The Great Lakes are the world’s largest surface freshwater resource, and as such it is important to understand the physical dynamics of these systems in order to develop robust models that can aid in their management. In particular, transport and mixing of substances by waves, currents, and turbulence are important to a wide range of issues in the Great Lakes including water quality, aquatic ecosystem dynamics, water availability, shoreline erosion, and climate change.
Cary Troy,
Purdue University
In this talk I provide an overview of Great Lakes physical processes as they manifest themselves in Lake Michigan, using a collection of field observations taken during my time at Purdue and highlighting the issues that motivated the work. Features highlighted will include the annual cycle of thermal stratification and turbulent mixing, large-scale circulation and dispersion, wind-driven barotropic and baroclinic seiches, boundary layer dynamics, and nearshore waves. Recent work on nearshore waves and sediment transport will also be briefly introduced.

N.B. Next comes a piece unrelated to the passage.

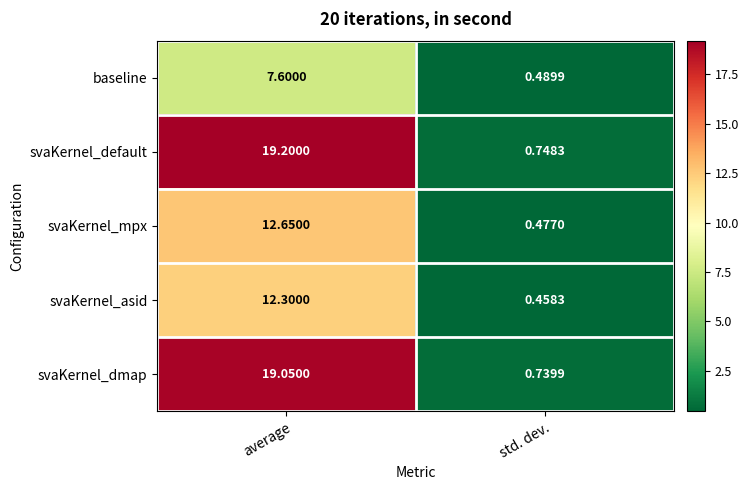

Which series has the largest range (max minus min)?

svaKernel_default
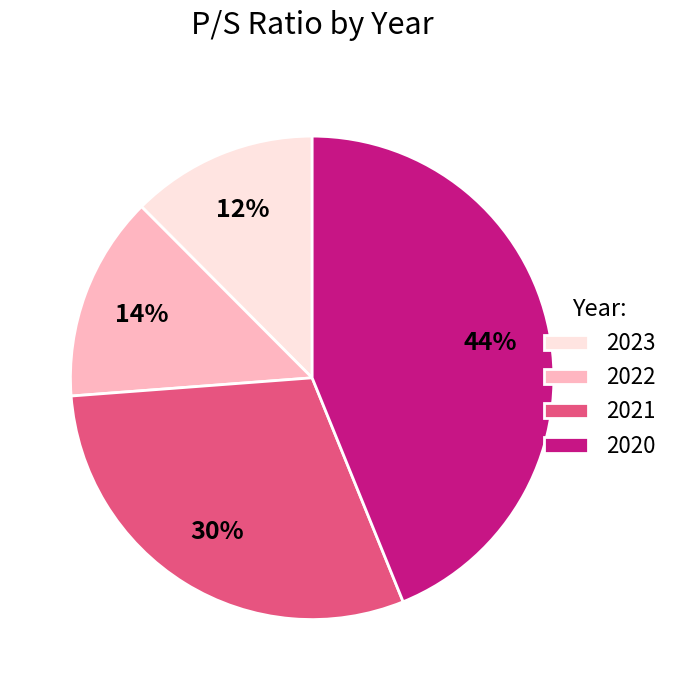

Is the sum of 2020 and 2022 greater than half?

Yes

Originally from the Chicago area, Dr. Cary Troy runs the Great Lakes Coastal Processes Laboratory at Purdue University, which investigates fundamental hydrodynamic processes that have engineering and ecological applications. The lab has two main lines of inquiry: (1) mixing, turbulence, and dispersion; (2) coastal engineering. Dr. Troy received his B.S. from the University of Illinois in 1995, M.S. from Stanford University in 1997, and Ph.D. from Stanford University in 2003.

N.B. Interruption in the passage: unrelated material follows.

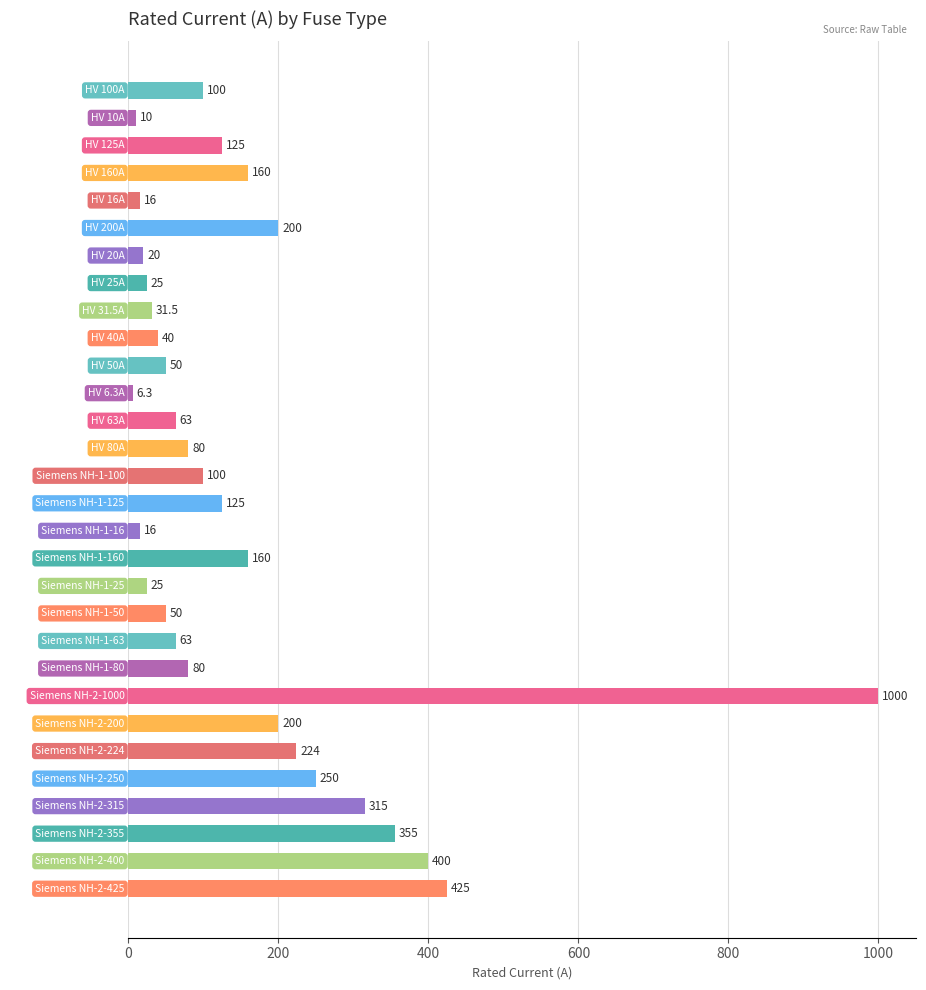

Count the number of categories in the chart.

30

At Purdue University since 2007, he has maintained a geographic focus on the Laurentian Great Lakes and examined a wide range of physical processes, ranging from deep-water turbulence to shoreline erosion. Dr. Troy has also conducted pedagogical research, and teaches courses in the areas of hydraulics and hydrology, environmental fluid mechanics, coastal engineering, and basic water science.